# 25 Worst College Mascots



## Chris

http://www.drivl.com/posts/view/738


----------



## Chris

Keggy the Keg > *


----------



## Metal Ken

Its not so much the pics that are funny, its the shit the guy says 




> It looks like an organic tampon, with "WUSHOCK!" being the exclamation you hear when someone shoves that thing up their hoonaner.


----------



## DelfinoPie

GAYLORD THE CAMEL!!!! 

[action=DelfinoPie]currently can't breathe through laughter.[/action]


----------



## Chris

The guy also gets fucking huge props for making a Last Dragon reference.


----------



## D-EJ915

lol that owl rules 


lmfao I can't stop laughing


----------



## Rick

Man, those are some stupid looking mascots.


----------



## Makelele

My elementary school had a huge sausage as a mascot.
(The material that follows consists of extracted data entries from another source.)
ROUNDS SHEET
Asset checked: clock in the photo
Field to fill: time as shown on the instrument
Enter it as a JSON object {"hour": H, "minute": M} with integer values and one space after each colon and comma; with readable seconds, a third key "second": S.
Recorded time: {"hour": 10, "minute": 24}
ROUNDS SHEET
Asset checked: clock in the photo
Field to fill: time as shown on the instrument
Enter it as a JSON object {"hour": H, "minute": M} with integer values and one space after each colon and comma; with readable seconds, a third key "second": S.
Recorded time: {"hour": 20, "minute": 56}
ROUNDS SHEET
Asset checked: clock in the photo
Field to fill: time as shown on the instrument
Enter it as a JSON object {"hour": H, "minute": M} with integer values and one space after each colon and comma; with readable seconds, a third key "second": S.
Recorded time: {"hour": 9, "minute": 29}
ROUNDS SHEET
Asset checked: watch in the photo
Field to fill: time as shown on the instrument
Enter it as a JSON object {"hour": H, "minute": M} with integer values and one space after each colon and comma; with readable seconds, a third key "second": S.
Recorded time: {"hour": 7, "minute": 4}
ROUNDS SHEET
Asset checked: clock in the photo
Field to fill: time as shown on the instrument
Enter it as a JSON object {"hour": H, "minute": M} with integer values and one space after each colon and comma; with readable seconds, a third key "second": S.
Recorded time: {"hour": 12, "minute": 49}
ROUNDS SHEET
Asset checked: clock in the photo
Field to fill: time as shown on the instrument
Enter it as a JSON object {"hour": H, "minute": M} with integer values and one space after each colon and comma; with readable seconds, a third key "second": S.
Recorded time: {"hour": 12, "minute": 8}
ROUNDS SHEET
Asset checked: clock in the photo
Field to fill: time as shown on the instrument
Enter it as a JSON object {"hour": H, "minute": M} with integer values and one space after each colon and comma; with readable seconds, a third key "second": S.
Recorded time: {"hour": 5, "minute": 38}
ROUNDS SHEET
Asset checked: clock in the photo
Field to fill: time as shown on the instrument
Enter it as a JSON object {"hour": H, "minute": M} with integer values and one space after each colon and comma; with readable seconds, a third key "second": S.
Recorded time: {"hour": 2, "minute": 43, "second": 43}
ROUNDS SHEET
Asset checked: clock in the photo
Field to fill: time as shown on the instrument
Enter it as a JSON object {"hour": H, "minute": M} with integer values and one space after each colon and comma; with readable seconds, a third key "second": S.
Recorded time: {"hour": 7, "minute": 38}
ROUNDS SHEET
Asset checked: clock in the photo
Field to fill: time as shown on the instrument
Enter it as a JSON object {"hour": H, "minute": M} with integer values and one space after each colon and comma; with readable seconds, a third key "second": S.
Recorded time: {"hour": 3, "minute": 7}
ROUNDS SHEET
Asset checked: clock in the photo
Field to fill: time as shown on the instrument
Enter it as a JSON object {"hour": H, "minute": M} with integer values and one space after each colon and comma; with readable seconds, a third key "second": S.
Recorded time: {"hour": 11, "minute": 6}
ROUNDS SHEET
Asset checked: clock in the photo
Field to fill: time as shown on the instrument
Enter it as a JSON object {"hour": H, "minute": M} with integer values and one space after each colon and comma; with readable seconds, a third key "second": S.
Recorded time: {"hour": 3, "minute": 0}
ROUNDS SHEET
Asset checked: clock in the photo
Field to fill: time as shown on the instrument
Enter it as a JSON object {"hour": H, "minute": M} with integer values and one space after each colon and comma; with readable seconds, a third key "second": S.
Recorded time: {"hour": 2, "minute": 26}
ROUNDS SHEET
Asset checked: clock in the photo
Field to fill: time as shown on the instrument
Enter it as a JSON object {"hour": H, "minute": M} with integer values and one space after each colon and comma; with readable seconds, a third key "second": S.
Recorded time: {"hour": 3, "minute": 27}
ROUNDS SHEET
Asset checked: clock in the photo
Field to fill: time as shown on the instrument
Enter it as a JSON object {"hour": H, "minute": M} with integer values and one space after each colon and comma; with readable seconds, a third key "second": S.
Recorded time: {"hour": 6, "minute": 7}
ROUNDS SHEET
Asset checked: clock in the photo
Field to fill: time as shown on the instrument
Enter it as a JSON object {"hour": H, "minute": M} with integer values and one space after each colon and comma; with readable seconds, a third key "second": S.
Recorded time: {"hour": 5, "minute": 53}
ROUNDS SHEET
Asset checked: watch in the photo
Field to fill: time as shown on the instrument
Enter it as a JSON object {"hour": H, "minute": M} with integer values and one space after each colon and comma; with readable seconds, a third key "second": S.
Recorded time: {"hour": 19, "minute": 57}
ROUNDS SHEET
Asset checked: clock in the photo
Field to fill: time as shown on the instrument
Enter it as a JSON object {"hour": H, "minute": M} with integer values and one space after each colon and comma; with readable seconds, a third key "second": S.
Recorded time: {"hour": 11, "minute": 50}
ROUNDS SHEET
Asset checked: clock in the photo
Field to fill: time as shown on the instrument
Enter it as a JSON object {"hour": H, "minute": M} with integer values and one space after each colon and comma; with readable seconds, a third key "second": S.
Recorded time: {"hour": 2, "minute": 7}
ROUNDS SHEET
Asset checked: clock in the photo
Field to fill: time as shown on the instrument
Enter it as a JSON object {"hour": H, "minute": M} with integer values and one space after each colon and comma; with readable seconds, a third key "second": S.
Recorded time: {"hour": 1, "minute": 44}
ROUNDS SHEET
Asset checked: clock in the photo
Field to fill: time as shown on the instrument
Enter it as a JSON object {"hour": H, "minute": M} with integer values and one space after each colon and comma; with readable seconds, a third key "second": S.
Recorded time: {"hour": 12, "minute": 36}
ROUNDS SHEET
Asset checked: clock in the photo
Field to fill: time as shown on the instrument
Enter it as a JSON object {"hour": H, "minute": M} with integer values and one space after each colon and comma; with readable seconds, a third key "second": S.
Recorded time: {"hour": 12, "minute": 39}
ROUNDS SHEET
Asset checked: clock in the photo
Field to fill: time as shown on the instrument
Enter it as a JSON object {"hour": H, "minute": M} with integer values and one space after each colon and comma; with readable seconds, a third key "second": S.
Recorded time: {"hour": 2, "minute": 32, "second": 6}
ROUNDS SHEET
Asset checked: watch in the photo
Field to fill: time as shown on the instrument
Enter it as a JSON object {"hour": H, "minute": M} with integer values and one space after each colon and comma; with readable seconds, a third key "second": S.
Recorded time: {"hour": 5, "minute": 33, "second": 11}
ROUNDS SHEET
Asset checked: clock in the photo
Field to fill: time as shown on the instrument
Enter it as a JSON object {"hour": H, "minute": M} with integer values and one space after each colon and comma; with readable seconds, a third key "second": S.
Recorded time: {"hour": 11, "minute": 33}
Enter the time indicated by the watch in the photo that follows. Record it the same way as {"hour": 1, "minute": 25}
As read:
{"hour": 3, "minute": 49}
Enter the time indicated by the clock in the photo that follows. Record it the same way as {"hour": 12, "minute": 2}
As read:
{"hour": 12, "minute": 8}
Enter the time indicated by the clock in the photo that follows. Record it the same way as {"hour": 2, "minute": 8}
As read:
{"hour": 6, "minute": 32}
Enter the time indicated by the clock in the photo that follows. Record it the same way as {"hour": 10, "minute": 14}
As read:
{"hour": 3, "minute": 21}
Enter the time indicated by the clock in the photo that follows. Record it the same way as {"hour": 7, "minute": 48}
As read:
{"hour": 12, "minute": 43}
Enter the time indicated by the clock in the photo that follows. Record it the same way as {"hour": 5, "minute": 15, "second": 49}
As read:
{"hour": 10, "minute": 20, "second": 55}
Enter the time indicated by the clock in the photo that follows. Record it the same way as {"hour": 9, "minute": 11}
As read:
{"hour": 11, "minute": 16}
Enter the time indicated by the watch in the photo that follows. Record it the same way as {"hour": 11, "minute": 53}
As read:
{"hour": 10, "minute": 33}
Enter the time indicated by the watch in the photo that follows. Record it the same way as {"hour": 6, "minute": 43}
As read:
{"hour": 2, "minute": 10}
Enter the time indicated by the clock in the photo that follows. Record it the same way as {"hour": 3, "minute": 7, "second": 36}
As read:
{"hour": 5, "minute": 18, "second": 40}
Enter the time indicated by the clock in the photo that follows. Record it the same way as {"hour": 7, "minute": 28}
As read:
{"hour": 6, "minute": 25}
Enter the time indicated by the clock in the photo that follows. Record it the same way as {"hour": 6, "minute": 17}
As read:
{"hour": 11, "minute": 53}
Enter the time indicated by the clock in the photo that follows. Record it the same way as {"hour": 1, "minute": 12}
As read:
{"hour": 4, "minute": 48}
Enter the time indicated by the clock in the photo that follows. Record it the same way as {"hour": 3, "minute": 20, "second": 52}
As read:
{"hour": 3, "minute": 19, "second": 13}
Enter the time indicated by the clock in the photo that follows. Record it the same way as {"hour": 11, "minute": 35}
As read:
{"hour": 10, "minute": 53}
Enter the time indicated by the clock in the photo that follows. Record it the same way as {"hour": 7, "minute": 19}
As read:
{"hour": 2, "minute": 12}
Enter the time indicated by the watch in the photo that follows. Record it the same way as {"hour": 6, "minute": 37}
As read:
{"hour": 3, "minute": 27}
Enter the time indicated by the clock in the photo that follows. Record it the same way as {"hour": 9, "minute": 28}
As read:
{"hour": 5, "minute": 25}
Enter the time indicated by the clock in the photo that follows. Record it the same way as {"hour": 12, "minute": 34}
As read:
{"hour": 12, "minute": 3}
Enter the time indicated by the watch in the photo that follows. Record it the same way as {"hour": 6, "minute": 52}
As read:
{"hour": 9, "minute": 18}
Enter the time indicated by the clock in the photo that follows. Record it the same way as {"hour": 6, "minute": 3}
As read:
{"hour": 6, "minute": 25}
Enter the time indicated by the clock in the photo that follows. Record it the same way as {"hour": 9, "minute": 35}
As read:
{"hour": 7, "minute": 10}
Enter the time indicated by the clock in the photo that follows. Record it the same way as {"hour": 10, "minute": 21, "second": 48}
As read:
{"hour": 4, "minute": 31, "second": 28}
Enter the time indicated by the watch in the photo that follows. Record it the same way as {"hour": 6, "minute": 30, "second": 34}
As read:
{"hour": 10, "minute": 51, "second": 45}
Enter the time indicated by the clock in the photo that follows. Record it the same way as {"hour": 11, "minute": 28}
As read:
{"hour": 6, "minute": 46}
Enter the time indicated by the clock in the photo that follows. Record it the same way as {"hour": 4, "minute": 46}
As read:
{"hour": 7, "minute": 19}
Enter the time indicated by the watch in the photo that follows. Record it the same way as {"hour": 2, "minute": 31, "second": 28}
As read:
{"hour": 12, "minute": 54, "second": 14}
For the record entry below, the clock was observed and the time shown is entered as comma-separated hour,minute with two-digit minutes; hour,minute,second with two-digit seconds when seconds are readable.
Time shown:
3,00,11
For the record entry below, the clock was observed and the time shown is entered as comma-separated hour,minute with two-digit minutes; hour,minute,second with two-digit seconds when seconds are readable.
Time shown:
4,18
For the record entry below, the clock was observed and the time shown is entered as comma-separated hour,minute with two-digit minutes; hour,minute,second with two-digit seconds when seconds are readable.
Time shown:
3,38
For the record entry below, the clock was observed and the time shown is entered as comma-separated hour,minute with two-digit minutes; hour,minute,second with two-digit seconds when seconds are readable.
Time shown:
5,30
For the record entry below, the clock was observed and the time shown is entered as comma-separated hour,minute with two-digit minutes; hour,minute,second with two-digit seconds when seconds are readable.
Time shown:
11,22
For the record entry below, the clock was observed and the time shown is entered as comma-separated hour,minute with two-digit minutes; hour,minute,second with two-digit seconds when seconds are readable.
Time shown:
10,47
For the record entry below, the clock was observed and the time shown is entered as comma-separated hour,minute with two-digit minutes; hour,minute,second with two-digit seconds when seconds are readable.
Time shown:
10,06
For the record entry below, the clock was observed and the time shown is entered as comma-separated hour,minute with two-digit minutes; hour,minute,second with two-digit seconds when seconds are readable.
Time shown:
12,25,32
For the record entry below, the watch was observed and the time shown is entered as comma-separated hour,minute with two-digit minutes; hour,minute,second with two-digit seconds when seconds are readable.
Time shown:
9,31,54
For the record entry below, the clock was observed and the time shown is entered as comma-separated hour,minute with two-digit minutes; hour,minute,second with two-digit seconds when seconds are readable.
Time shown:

Don't ask me why.


----------



## Rick

According to wikipedia, this is Texas A&M's mascot. 

* Aggie (software), a news aggregator
* Aggie (marble), a type of marble made from or resembling agate
* The Adventures of Aggie, a sitcom broadcast in the US as Aggie

But walking around at their football games is this.






For an "explanation"scratch about this bitch, read this. 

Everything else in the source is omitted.